▶ _Task instructions_
Look below for the line holding "Figure 14. Effect" and the line holding "Figure 4. Details". Transcribe exactly those lines and all lines between them, nothing more.

▶ _Records to use_
■ ■ ■ ■

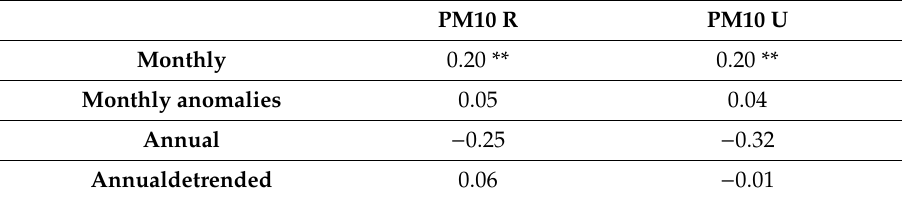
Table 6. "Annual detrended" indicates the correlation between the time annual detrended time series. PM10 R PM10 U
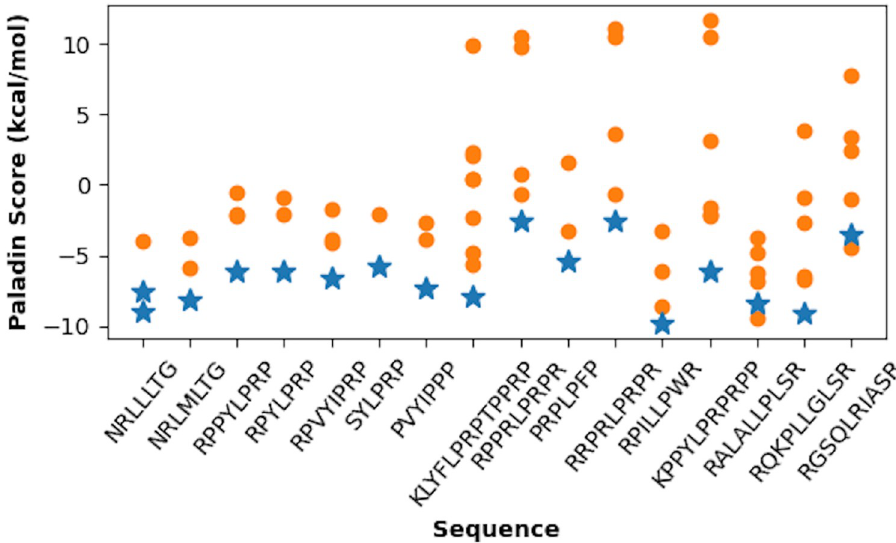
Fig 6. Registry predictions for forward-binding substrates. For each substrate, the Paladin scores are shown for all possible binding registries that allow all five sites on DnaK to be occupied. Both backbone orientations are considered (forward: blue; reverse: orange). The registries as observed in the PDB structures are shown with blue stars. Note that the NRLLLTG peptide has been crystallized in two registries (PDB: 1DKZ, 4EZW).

■ ■ ■ ■

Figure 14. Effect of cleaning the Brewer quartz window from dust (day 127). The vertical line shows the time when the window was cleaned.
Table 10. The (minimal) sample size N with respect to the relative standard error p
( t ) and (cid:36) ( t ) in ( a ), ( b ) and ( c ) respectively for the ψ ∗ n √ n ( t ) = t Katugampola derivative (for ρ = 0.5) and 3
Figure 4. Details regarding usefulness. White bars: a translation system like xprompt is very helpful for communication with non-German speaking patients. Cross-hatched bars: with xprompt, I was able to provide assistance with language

■ ■ ■ ■

▶ _Response_
Figure 14. Effect of cleaning the Brewer quartz window from dust (day 127). The vertical line shows the time when the window was cleaned.
Table 10. The (minimal) sample size N with respect to the relative standard error p
( t ) and (cid:36) ( t ) in ( a ), ( b ) and ( c ) respectively for the ψ ∗ n √ n ( t ) = t Katugampola derivative (for ρ = 0.5) and 3
Figure 4. Details regarding usefulness. White bars: a translation system like xprompt is very helpful for communication with non-German speaking patients. Cross-hatched bars: with xprompt, I was able to provide assistance with language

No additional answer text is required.